Try it = In the records below, copy the line that contains "Gò Vấp, Hồ Chí Minh, Việt Nam." and each line after it, word for word, through the last.

Data supplied =
::::
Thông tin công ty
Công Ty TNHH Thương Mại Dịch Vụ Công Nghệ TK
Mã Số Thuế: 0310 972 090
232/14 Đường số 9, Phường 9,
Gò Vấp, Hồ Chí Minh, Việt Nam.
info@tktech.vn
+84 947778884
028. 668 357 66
::::
Solution for this exercise =
Gò Vấp, Hồ Chí Minh, Việt Nam.
info@tktech.vn
+84 947778884
028. 668 357 66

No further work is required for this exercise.